Austrian mezzo Angelika Kirchschlager left an incomplete impression as a Lieder singer Sunday night, in a quirky recital program of Brahms, Wolf, Mahler and Reynaldo Hahn, with pianist Warren Jones.
Suffering from a cough and swallowing some words, Ms. Kirchschlager succeeded more in gesture than details. Breezing through Brahms’ songs “Meine liebe ist grün,” “Über die Heide,” and “Salome,” faux-naïve songs with thick, Schumannesque accompaniments, Kirchschlager often dropped consonants and clipped the ends of phrases.
Her lower register sometimes disappeared (working against her was Alice Tully Hall’s post-renovation acoustic, which is inhospitably live and bright) and in “Versunken” (Drowned) there was unintentionally irony when her final low tone failed to rise through the dense piano writing. Her “Nachtwandler” was cleaner and better elocuted, and she settled convincingly into the peacefully dusky “Dämm’rung senkt sich von Oben.”
On the Wolf Lieder, all with Mörike texts, she lavished more fond attention. Her affection for songs like “Auf einer Wanderung”, “Auf ein altes Bild,” and “Um Mitternacht” showed, and Wolf’s louder passages helped her upper register to shine with operatic, rounded nobility. “Begegnung” succeeded in its clever drama between the voice and piano accompaniment, ending with both the pianist’s hands scampering in chromatic contrary motion. The odd “Zur Warnung” is a kind of operatic scena, with experimental recitatives and melodramatic touches. It demands a candid narrator, and Ms. Kirchschlager summoned a kitchy theatricality to sell the piece. “Er ist’s,” ending the set, showcased her attractive upper register and rhythmic vigor – a moment of musical redemption.
Reynaldo Hahn’s “Le souvenir d’avoir chanté” and “Seule” are French parlour songs of a wan, sentimental sort, and they didn’t hold enough interest to draw attention away from Ms. Kirchschlager’s uneven, unsteady singing. The same was true in the Handelian “A chloris,” marred by a hooting, weighty quality. “Quand je fus pris au pavillon” and “L’heure exquise” are more crafty pieces, with delicate accompaniments that leave the singer exposed in the bottom of her range. Ms. Kirchschalger had poise and purpose, drawing listeners into the music’s unique and poetic stillness, as in “La chère blessure,” a more impassioned work which allowed her voice to expand in the room.
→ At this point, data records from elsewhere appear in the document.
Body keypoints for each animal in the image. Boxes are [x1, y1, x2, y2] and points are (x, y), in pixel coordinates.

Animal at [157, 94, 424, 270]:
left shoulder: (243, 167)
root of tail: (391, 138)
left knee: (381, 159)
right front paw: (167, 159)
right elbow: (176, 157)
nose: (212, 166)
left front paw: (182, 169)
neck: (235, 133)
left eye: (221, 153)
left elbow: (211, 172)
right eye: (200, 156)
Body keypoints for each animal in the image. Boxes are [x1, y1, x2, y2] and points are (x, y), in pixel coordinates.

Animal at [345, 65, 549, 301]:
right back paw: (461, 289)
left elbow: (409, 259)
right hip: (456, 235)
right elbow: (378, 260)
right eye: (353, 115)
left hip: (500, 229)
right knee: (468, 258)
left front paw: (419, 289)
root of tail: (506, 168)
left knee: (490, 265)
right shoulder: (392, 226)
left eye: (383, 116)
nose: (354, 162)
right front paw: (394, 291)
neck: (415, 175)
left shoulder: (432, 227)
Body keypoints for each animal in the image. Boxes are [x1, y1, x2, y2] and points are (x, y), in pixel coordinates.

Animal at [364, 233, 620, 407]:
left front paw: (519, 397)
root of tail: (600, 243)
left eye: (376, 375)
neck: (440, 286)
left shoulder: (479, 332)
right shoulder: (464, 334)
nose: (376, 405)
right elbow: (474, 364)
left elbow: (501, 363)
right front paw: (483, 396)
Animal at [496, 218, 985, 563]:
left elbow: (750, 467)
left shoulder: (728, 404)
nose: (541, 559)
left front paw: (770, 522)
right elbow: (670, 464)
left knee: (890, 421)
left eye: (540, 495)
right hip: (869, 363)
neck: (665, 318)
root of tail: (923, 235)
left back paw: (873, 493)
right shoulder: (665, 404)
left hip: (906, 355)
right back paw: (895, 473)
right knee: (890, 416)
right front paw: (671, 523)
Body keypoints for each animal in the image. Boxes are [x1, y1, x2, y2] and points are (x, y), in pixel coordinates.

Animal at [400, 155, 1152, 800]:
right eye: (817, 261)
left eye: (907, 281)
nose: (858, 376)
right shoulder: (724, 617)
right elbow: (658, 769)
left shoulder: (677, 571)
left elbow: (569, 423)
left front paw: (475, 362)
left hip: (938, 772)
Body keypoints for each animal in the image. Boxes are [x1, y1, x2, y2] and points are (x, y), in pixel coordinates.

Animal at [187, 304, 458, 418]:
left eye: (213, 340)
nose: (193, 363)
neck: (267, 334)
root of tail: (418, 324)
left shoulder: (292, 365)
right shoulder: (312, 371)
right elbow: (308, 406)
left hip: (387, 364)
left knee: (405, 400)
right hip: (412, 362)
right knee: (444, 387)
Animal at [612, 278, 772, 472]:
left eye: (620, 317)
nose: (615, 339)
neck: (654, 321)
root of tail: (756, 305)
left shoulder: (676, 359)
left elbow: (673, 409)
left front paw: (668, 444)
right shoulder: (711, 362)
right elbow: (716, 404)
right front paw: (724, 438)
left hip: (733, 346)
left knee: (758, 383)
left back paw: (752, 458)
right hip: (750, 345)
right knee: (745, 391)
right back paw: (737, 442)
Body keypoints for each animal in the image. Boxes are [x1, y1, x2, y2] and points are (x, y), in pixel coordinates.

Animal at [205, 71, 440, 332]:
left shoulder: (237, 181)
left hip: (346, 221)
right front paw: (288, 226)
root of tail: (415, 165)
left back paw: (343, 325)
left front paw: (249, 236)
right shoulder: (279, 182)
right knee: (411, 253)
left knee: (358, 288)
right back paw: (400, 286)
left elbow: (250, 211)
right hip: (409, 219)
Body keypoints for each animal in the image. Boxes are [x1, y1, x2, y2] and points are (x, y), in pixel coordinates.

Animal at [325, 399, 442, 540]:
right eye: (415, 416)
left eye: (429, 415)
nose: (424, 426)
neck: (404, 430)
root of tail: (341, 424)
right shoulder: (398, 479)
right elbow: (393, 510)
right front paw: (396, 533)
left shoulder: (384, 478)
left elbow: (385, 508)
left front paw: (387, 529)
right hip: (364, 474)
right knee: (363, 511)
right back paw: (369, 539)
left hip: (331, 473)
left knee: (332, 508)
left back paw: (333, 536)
The tessitura of Mahler’s Des Knaben Wunderhorn songs are a better fit for her high mezzo soprano. Pianist Warren Jones shadowed her with exceptional tact through the long melismas in “Wer hat dies Liedlein erdacht,” which floated expansively and landed gently. The folksy naiveté present in “Verlor’ne Müh!” and “Rheinlegendchen,” if somewhat redundant, was delivered with spunky irony, to the delight of her audience. Nestled between these romantic comedies were “Das irdische Leben,” a heart-wrenching nightmare of mother’s grief, and “Wo die schönen Trompeten blasen,” a long and obtuse metaphysical love song, offered ploddingly and without strong insights.
In an awkward turn, she finished the oddly mismatched program with “Lob des hohen Verstandes.” Mahler’s songs intentionally mix high and low, the crude and heavenly. But ending with the whimsical tale of a donkey adjudicating a song contest between a cuckoo and nightingale elevated childish barnyard sounds (hee haw!) to a place of unlikely artistic purpose. At least she bade farewell to this grateful audience on a cheerful note.